An old friend of mine is a retired rugby player. He has a couple of those "Give Blood, Play Rugby" shirts, and the stories to back them up; lots of physical impacts, lots of bumps, bruises, scrapes, and now and then a bloodstained uniform. Rugby is, by all accounts, a rough and ready contact sport, not to be approached lightly.
Of course, that's why men's and women's teams are separate. In a sport such as this, all of the physical differences between men and women are magnified; any sane person would quickly affirm that mixing the two would be cruelly unfair to the women.
Except, in the Netherlands, where a "transgender male" player with the proportions of the Incredible Hulk was allowed to play on a girls' team - a member of which team, Elena King, has now suffered a major injury at the hands of the male player.
A young female rugby player who was left screaming in agony after a transgender rival tore apart her knee ligaments has accused sporting chiefs of letting her down.
Elena King, 20, suffered a torn ACL and MCL in January in the Netherlands after her biologically male opponent popped her left knee out of its socket with a rash challenge.
Now facing lifelong pain and six months of physiotherapy just to run again, she is asking why the Dutch Rugby Association allows transgender athletes to compete against women.
A torn anterior cruciate ligament (ACL) and medial collateral ligament (MCL) is serious. These are critical structures of the human knee, which is a complex apparatus that must not only work smoothly to allow walking, let alone running and competing in sports, but also must be in good enough condition to support the full weight of a person's body. A torn ACL and MCL may never recover fully. And this injury was worsened by the fact that a man, with the full strength of a man, caused the injury.
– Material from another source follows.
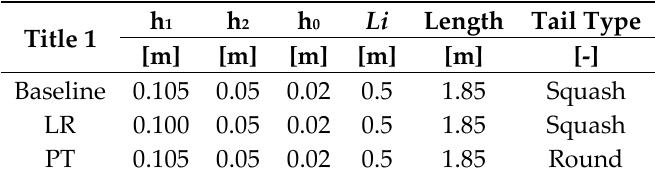
Table 1. Design parameters.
Serious injuries are part and parcel of the risk of playing rugby, but King insists the sheer strength she was exposed to was something that should not have been allowed in the women's game.
'I felt the strength being used against me: it’s nothing that I can explain because I don’t have that strength myself,' King told The Times.
'A cis woman could not have pulled my leg out of its socket… I heard a really loud pop. That’s when I started screaming. My leg was on fire.
Miss King is correct; that was something that never should have been allowed in the women's game. World Rugby, the international organization that governs the sport in Europe, doesn't allow "transgender women," or in other words, men, to compete on women's teams. But the Netherlands does.
Now Elena King faces months of recovery. Likely surgery, followed by months of recovery, rehabilitation, and physical therapy. Meanwhile, the male player, who was suspended briefly, is once more on the field, playing against women who, like Elena King, now run the risk of serious and life-changing injury.
See Also: Washington Schools Target of Federal Investigation Into Transgender Athletes
We've been through all of this before, but it bears repeating, and I will go on repeating it until some semblance of sanity returns to women's sports: Allowing "transgender women," or more accurately, men, to compete in women's sports is and always will be hideously unfair. Men, "gender identity" notwithstanding, have significant advantages over women in every physical marker: Speed, strength, and stamina. They have a greater proportion of fast-twitch muscle fibers, greater cardiac and pulmonary capacity, longer, denser, and stronger bones. These advantages are there from birth, and they are so great as to constitute a difference not in degree but in kind. These are facts.
That's why we separate men and women in sports. That's why we don't allow men on women's teams. And that's why Elena King never should have been horribly injured as she was, due to an idiotic policy in Dutch sports.